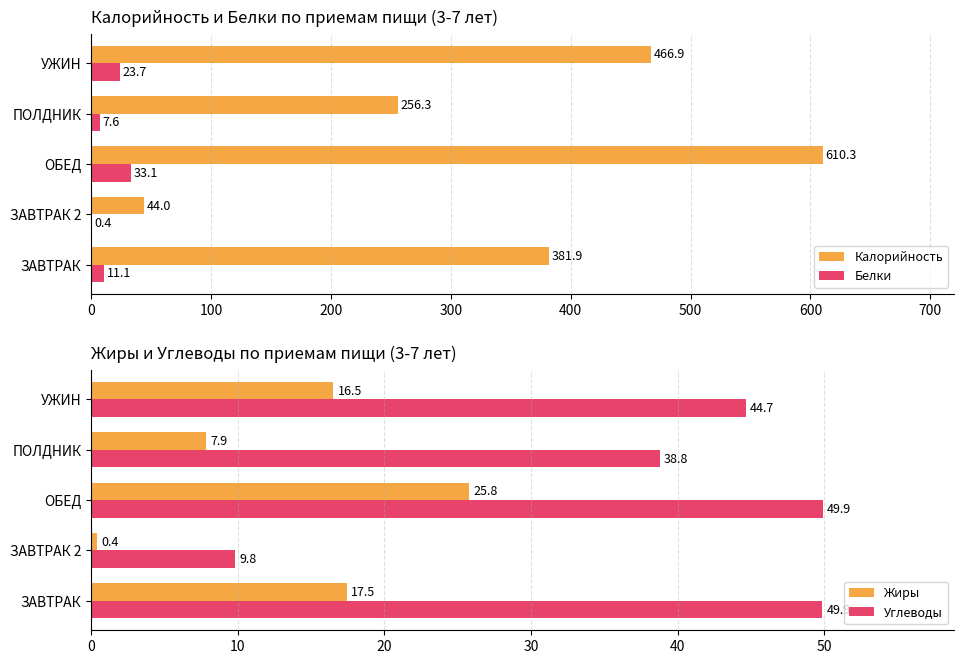

Reading left to right, transcribe all the data shown in this chart.

Калорийность: 381.9	44.0	610.3	256.3	466.9
Белки: 11.1	0.4	33.1	7.6	23.7
Жиры: 17.5	0.4	25.8	7.9	16.5
Углеводы: 49.9	9.8	49.9	38.8	44.7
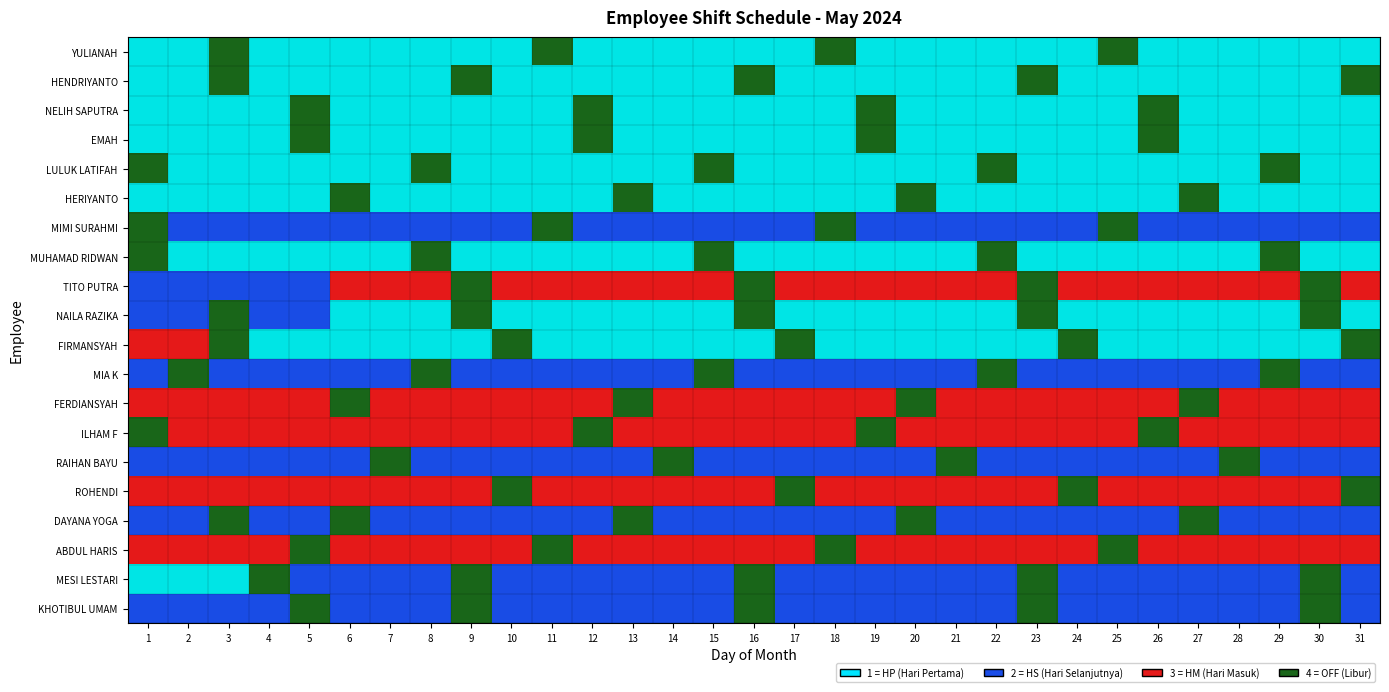

How many values in the FIRMANSYAH series exceed 1?

7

---

TASK TO COMPLETE =>
How many lines of the records above contain the string "left"? Case counts. Reply with only the number.

RESULT OF THIS TASK =>
1